Grace was worried by the young detective's naivety. But he always believed in giving juniors opportunities to show their abilities. He let it ride for the moment, but logged it firmly in his mind to come back to later today.
'This is one hell of an area to search,' Branson said. 'It's heavily wooded; it could take a hundred people days to comb this.'
'We have to try to narrow it down,' Grace responded. He picked up a marker pen from Bella's desk, and drew a blue circle on the map, then turned to DC Nicholl. 'Nick, we need a list of every pub in this circle. This is where we need to start.' He turned to Branson. 'Do you have photographs of the lads in the van?'
'Yes.'
'Good boy. Two sets?'
'I have a dozen sets.'
'We'll divide in two, DS Branson and I will take one half of the pubs, you two take the other. I'll see if we can get the helicopter to cover the area - although it's very wooded, they've a better chance of seeing something from the air.'
An hour later, Glenn Branson pulled his car up on the deserted forecourt of a pub called the King's Head, on the Ringmer Road, on the perimeter of the circle. They climbed out of the car and went up to the door. Above it was a sign saying, 'John and Margaret Hobbs, landlords'.
Inside, the saloon bar was deserted and so was the drab restaurant area off to the left. The place smelled of furniture polish and stale beer. A fruit machine flashed and winked away in a far corner, near a dartboard.
'Hello?' Branson called out. 'Hello?'
Grace leaned over the bar and saw an open trap door. He lifted a flap in the counter, went behind it, kneeled and shouted down into the cellar, which was illuminated by a weak bulb. 'Hello? Anyone there?'
A gruff voice came back. 'Be up in a moment.'
He heard a rumbling sound, then a grey beer barrel, with 'HARVEY'S' stamped on the side, gripped by a pair of massive, grimy hands, appeared, followed by the head of a burly, red-faced man, in a white shirt and jeans, sweating profusely. He had the bulk and the broken nose of an ex-boxer. 'Yes, gents?'
Branson showed him his warrant card. 'Detective Sergeant Branson and Detective Superintendent Grace of the Sussex Police. We're looking for the landlord. Mr Hobbs?'
'You've found him,' he wheezed, climbing out, then hauling
himself up on to his feet and staring at them warily. He stank of body odour.
'Wonder if you'd mind taking a look at these photographs and see if you recognize any of the faces. They might have come in here last Tuesday night.' Branson laid the photographs on the counter.
John Hobbs studied each of the photographs in turn. Then he shook his head. 'No, never saw them before.'
'Were you working here on Tuesday night?' Grace asked him.
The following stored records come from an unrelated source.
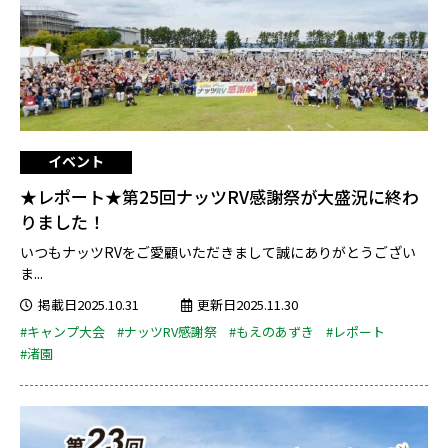
イベント
★レポート★第25回ナッツRV感謝祭が大盛況に終わ
りました！
いつもナッツRVをご愛顧いただきまして誠にありがとうござい
ま...
掲載日2025.10.31
更新日2025.11.30
#キャンプ大会
#ナッツRV感謝祭
#もえのあずき
#レポート
#渚園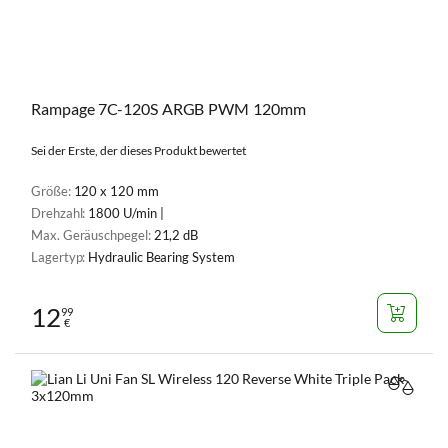
Rampage 7C-120S ARGB PWM 120mm
Sei der Erste, der dieses Produkt bewertet
Größe:
120 x 120 mm
Drehzahl:
1800 U/min |
Max. Geräuschpegel:
21,2 dB
Lagertyp:
Hydraulic Bearing System
12
99
€
VERGL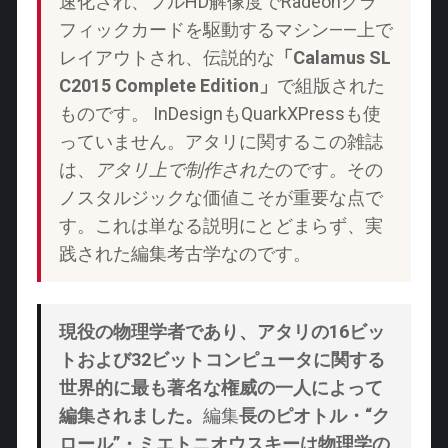
速化され、フルHD解像度でRadeonグラ
フィックカードを駆動するマシン——上で
レイアウトされ、伝説的な
「Calamus SL
C2015 Complete Edition」
で組版された
ものです。 InDesignもQuarkXPressも使
っていません。アタリに関するこの雑誌
は、
アタリ上で制作された
のです
。
その
ノスタルジックな価値こそが重要な点で
す。これは単なる説明にとどまらず、実
践された編集考古学なのです。
現役の物理学者であり、アタリの16ビッ
トおよび32ビットコンピュータに関する
世界的に最も著名な権威の一人によって
編集されました。
編集
長のピオトル・“ク
ロール”・ミエトニオウスキーは物理学の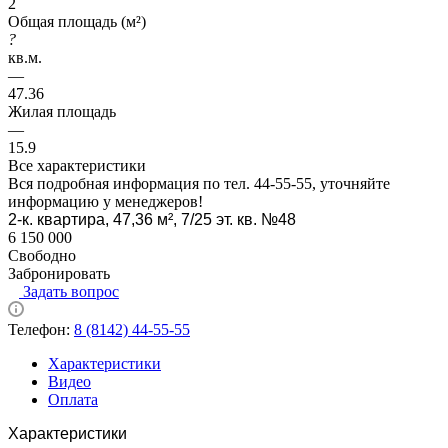
2
Общая площадь (м²)
?
кв.м.
—
47.36
Жилая площадь
—
15.9
Все характеристики
Вся подробная информация по тел. 44-55-55, уточняйте
информацию у менеджеров!
2-к. квартира, 47,36 м², 7/25 эт. кв. №48
6 150 000
Свободно
Забронировать
Задать вопрос
Телефон:
8 (8142) 44-55-55
Характеристики
Видео
Оплата
Характеристики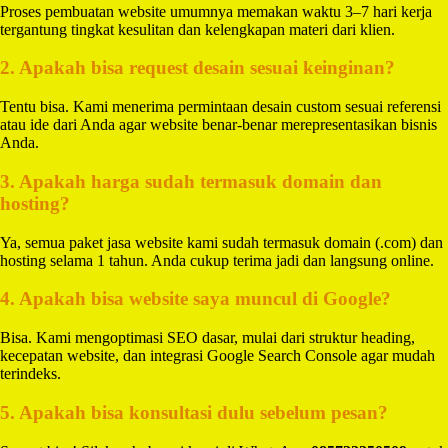
Proses pembuatan website umumnya memakan waktu 3–7 hari kerja
tergantung tingkat kesulitan dan kelengkapan materi dari klien.
2. Apakah bisa request desain sesuai keinginan?
Tentu bisa. Kami menerima permintaan desain custom sesuai referensi
atau ide dari Anda agar website benar-benar merepresentasikan bisnis
Anda.
3. Apakah harga sudah termasuk domain dan
hosting?
Ya, semua paket jasa website kami sudah termasuk domain (.com) dan
hosting selama 1 tahun. Anda cukup terima jadi dan langsung online.
4. Apakah bisa website saya muncul di Google?
Bisa. Kami mengoptimasi SEO dasar, mulai dari struktur heading,
kecepatan website, dan integrasi Google Search Console agar mudah
terindeks.
5. Apakah bisa konsultasi dulu sebelum pesan?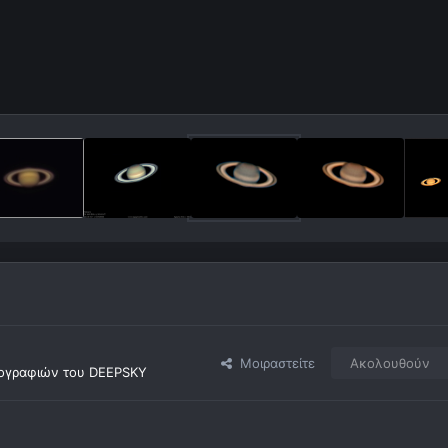
Μοιραστείτε
Ακολουθούν
ογραφιών του DEEPSKY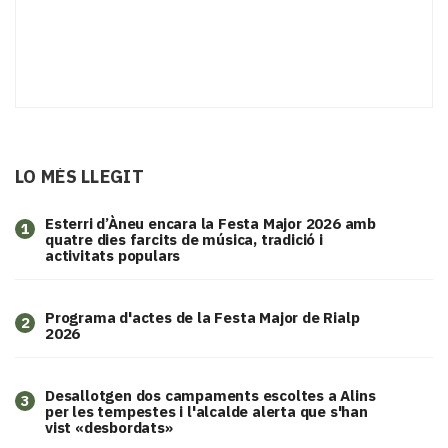
LO MÉS LLEGIT
Esterri d’Àneu encara la Festa Major 2026 amb
1
quatre dies farcits de música, tradició i
activitats populars
Programa d'actes de la Festa Major de Rialp
2
2026
​Desallotgen dos campaments escoltes a Alins
3
per les tempestes i l'alcalde alerta que s'han
vist «desbordats»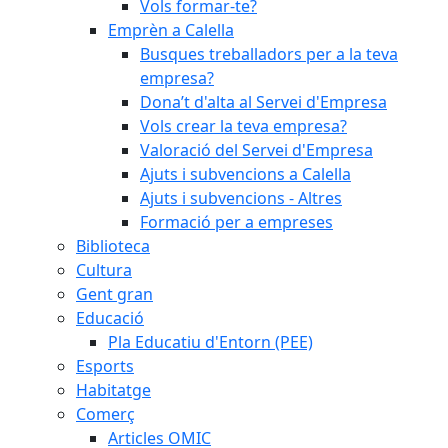
Vols formar-te?
Emprèn a Calella
Busques treballadors per a la teva
empresa?
Dona’t d'alta al Servei d'Empresa
Vols crear la teva empresa?
Valoració del Servei d'Empresa
Ajuts i subvencions a Calella
Ajuts i subvencions - Altres
Formació per a empreses
Biblioteca
Cultura
Gent gran
Educació
Pla Educatiu d'Entorn (PEE)
Esports
Habitatge
Comerç
Articles OMIC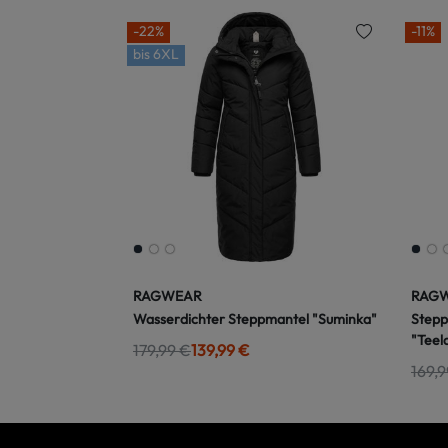
-22%
-11%
bis
6XL
RAGWEAR
RAG
Wasserdichter Steppmantel "Suminka"
Stepp
"Teel
179,99 €
139,99 €
169,9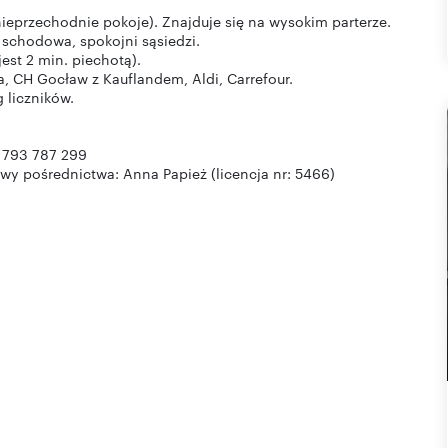
nieprzechodnie pokoje). Znajduje się na wysokim parterze.
 schodowa, spokojni sąsiedzi.
est 2 min. piechotą).
da, CH Gocław z Kauflandem, Aldi, Carrefour.
 liczników.
. 793 787 299
 pośrednictwa: Anna Papież (licencja nr: 5466)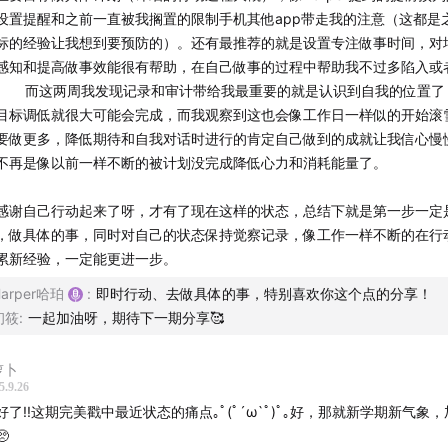
官网
专属优惠码：
HARPERSPACE15
设置提醒和之前一直被我搁置的限制手机其他app带走我的注意（这都是
标的经验让我想到要预防的）。还有最推荐的就是设置专注做事时间，对
感知和提高做事效能很有帮助，在自己做事的过程中帮助我不过多陷入或
。 而这两周我发现记录和审计带给我最重要的就是认识到自我的位置了
目标调低就很大可能会完成，而我观察到这也会像工作日一样似的开始滚
要做更多，降低期待和自我对话时进行的肯定自己做到的成就让我信心慢
不再是像以前一样不断的被计划没完成降低心力和消耗能量了。
感谢自己行动起来了呀，才有了现在这样的状态，总结下就是第一步一定
，做具体的事，同时对自己的状态保持觉察记录，像工作一样不断的在行
累新经验，一定能更进一步。
Harper哈珀
:
即时行动、去做具体的事，特别喜欢你这个点的分享！
初筱
:
一起加油呀，期待下一期分享🥰
l萝卜
5.9.26
好了!!这期完美戳中最近状态的痛点｡ﾟ(ﾟ´ω`ﾟ)ﾟ｡好，那就新学期新气象
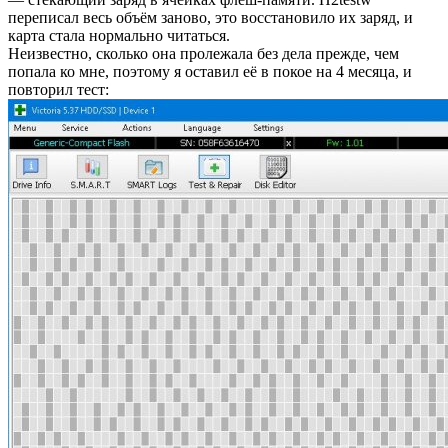
переписал весь объём заново, это восстановило их заряд, и
карта стала нормально читаться.
Неизвестно, сколько она пролежала без дела прежде, чем
попала ко мне, поэтому я оставил её в покое на 4 месяца, и
повторил тест: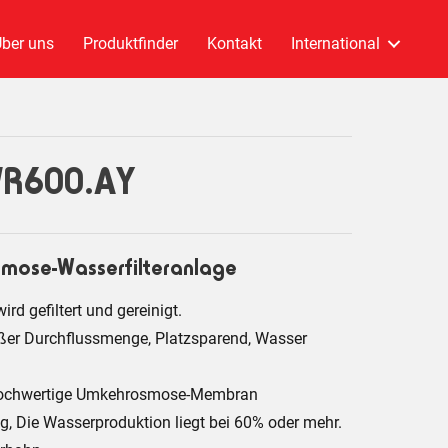
ber uns
Produktfinder
Kontakt
International
R600.AY
smose-Wasserfilteranlage
rd gefiltert und gereinigt.
ßer Durchflussmenge, Platzsparend, Wasser
n, hochwertige Umkehrosmose-Membran
, Die Wasserproduktion liegt bei 60% oder mehr.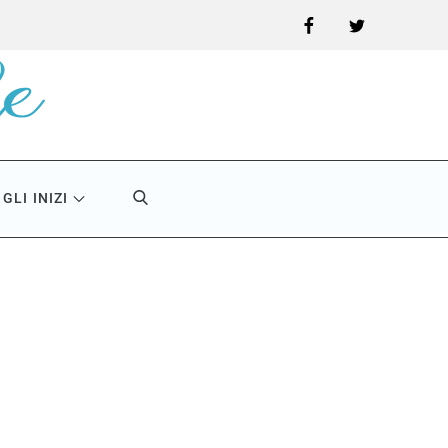
Facebook
Twitter
GLI INIZI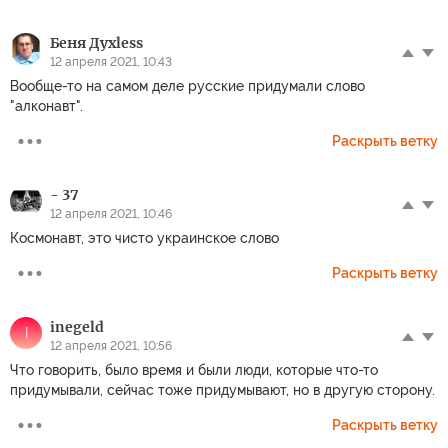
Беня Духless
12 апреля 2021, 10:43
Вообще-то на самом деле русские придумали слово
"алконавт".
Раскрыть ветку
- 37
12 апреля 2021, 10:46
Космонавт, это чисто украинское слово
Раскрыть ветку
inegeld
I
12 апреля 2021, 10:56
Что говорить, было время и были люди, которые что-то
придумывали, сейчас тоже придумывают, но в другую сторону.
Раскрыть ветку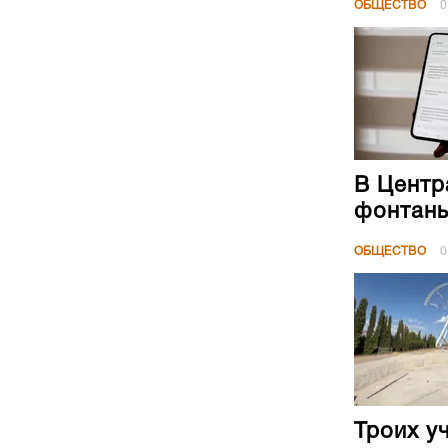
ОБЩЕСТВО
0
В Центр
фонтан
ОБЩЕСТВО
0
Троих у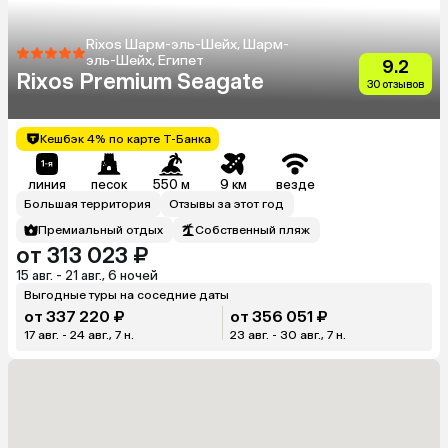
Rixos Шарм-эль-Шейх, Шарм-
эль-Шейх, Египет
9.2
Rixos Premium Seagate
30 отзывов
Кешбэк 4% по карте Т-Банка
линия
песок
550 м
9 км
везде
Большая территория
Отзывы за этот год
Премиальный отдых
Собственный пляж
от 313 023 ₽
15 авг. - 21 авг., 6 ночей
Выгодные туры на соседние даты
от 337 220 ₽
от 356 051 ₽
17 авг. - 24 авг., 7 н.
23 авг. - 30 авг., 7 н.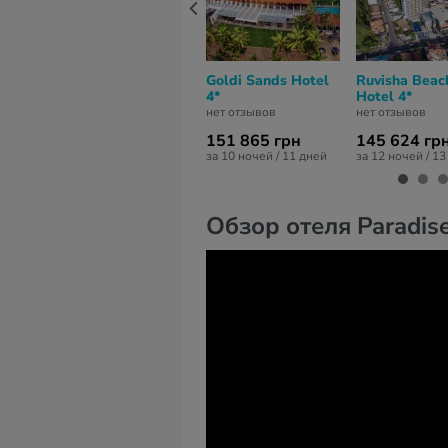
Goldi Sands Hotel
Ruvisha Beac
4*
Hotel 4*
нет отзывов
нет отзывов
151 865 грн
145 624 гр
за 10 ночей / 11 дней
за 12 ночей / 1
Обзор отеля Paradise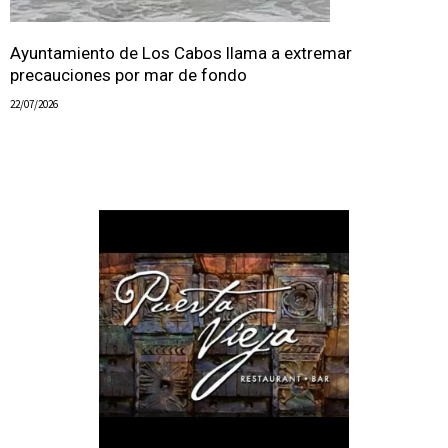
Ayuntamiento de Los Cabos llama a extremar
precauciones por mar de fondo
22/07/2026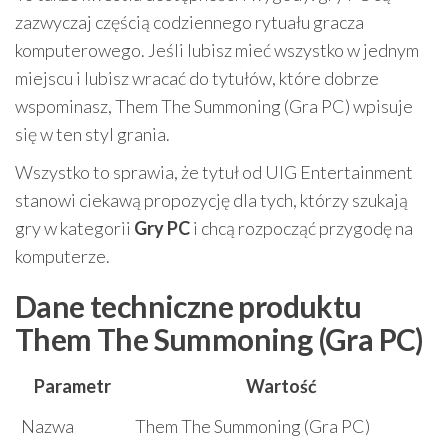
zazwyczaj częścią codziennego rytuału gracza
komputerowego. Jeśli lubisz mieć wszystko w jednym
miejscu i lubisz wracać do tytułów, które dobrze
wspominasz, Them The Summoning (Gra PC) wpisuje
się w ten styl grania.
Wszystko to sprawia, że tytuł od UIG Entertainment
stanowi ciekawą propozycję dla tych, którzy szukają
gry w kategorii
Gry PC
i chcą rozpocząć przygodę na
komputerze.
Dane techniczne produktu
Them The Summoning (Gra PC)
Parametr
Wartość
Nazwa
Them The Summoning (Gra PC)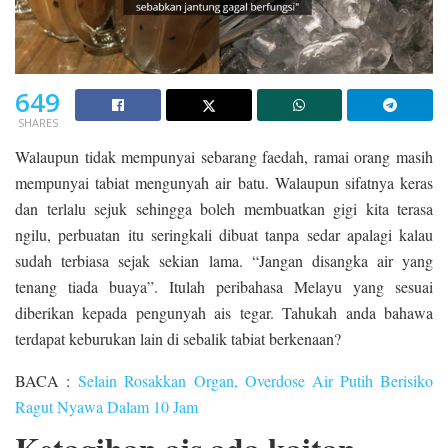
649
SHARES
Walaupun tidak mempunyai sebarang faedah, ramai orang masih
mempunyai tabiat mengunyah air batu. Walaupun sifatnya keras
dan terlalu sejuk sehingga boleh membuatkan gigi kita terasa
ngilu, perbuatan itu seringkali dibuat tanpa sedar apalagi kalau
sudah terbiasa sejak sekian lama. “Jangan disangka air yang
tenang tiada buaya”. Itulah peribahasa Melayu yang sesuai
diberikan kepada pengunyah ais tegar. Tahukah anda bahawa
terdapat keburukan lain di sebalik tabiat berkenaan?
BACA :
Selain Rosakkan Organ, Overdose Air Putih Berisiko
Ragut Nyawa Dalam 10 Jam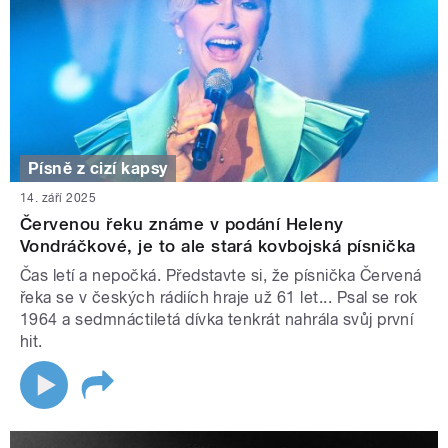
Písně z cizí kapsy
14. září 2025
Červenou řeku známe v podání Heleny
Vondráčkové, je to ale stará kovbojská písnička
Čas letí a nepočká. Představte si, že písnička Červená
řeka se v českých rádiích hraje už 61 let... Psal se rok
1964 a sedmnáctiletá dívka tenkrát nahrála svůj první
hit.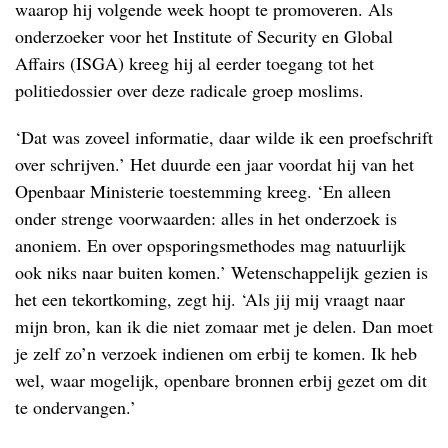
waarop hij volgende week hoopt te promoveren. Als
onderzoeker voor het Institute of Security en Global
Affairs (ISGA) kreeg hij al eerder toegang tot het
politiedossier over deze radicale groep moslims.
‘Dat was zoveel informatie, daar wilde ik een proefschrift
over schrijven.’ Het duurde een jaar voordat hij van het
Openbaar Ministerie toestemming kreeg. ‘En alleen
onder strenge voorwaarden: alles in het onderzoek is
anoniem. En over opsporingsmethodes mag natuurlijk
ook niks naar buiten komen.’ Wetenschappelijk gezien is
het een tekortkoming, zegt hij. ‘Als jij mij vraagt naar
mijn bron, kan ik die niet zomaar met je delen. Dan moet
je zelf zo’n verzoek indienen om erbij te komen. Ik heb
wel, waar mogelijk, openbare bronnen erbij gezet om dit
te ondervangen.’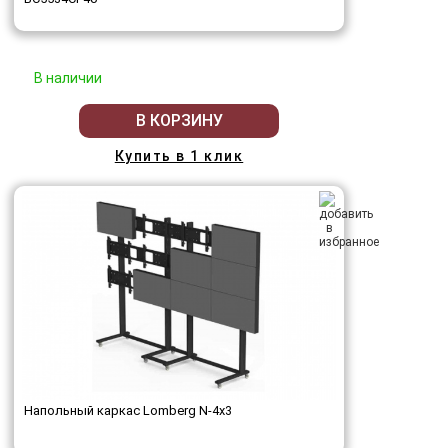
В наличии
В КОРЗИНУ
Купить в 1 клик
Напольный каркас Lomberg N-4х3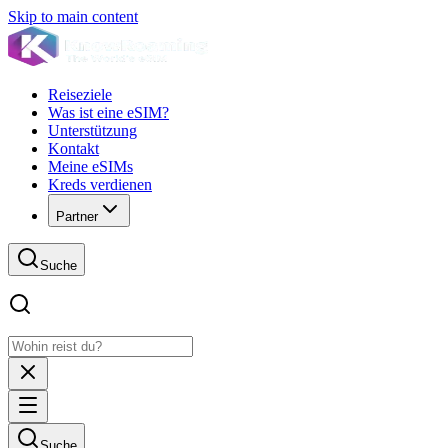
Skip to main content
Reiseziele
Was ist eine eSIM?
Unterstützung
Kontakt
Meine eSIMs
Kreds verdienen
Partner
Suche
Suche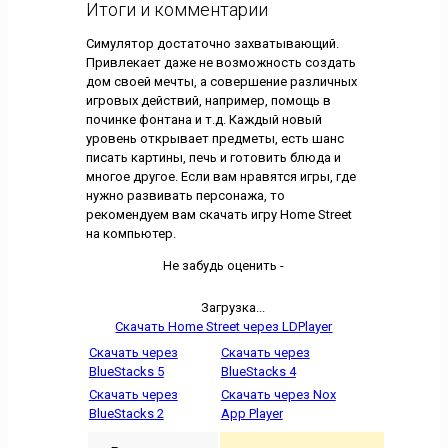
Итоги и комментарии
Симулятор достаточно захватывающий.
Привлекает даже не возможность создать
дом своей мечты, а совершение различных
игровых действий, например, помощь в
починке фонтана и т.д. Каждый новый
уровень открывает предметы, есть шанс
писать картины, печь и готовить блюда и
многое другое. Если вам нравятся игры, где
нужно развивать персонажа, то
рекомендуем вам скачать игру Home Street
на компьютер.
Не забудь оценить -
Загрузка...
Скачать Home Street через LDPlayer
Скачать через
Скачать через
BlueStacks 5
BlueStacks 4
Скачать через
Скачать через Nox
BlueStacks 2
App Player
'I'm here every sodding night,' he said. 'Seven days a week. Thanks to your bloody lot.'
'Our lot?' Grace said.
'Your Traffic Division. Not easy to make a living running a rural pub, when your chums in Traffic sneak around outside, breathalysing all my customers.'
Ignoring the comment, Grace said, 'Are you absolutely sure you don't recognize them?'
'I get ten people in here on a mid-week night, it's Fat City. If they'd been here, I'd have seen them. I don't recognize them. Any reason why I should?'
It was moments like this that made Roy Grace very angry at the Traffic Division. For most people, being stopped for speeding, or to take a breathalyser check, was the only contact they ever had with the police. As a result, instead of viewing the police as their friends and guardians of the peace, they regarded them as an enemy.
'Do you watch television? Read the local papers?' Grace asked.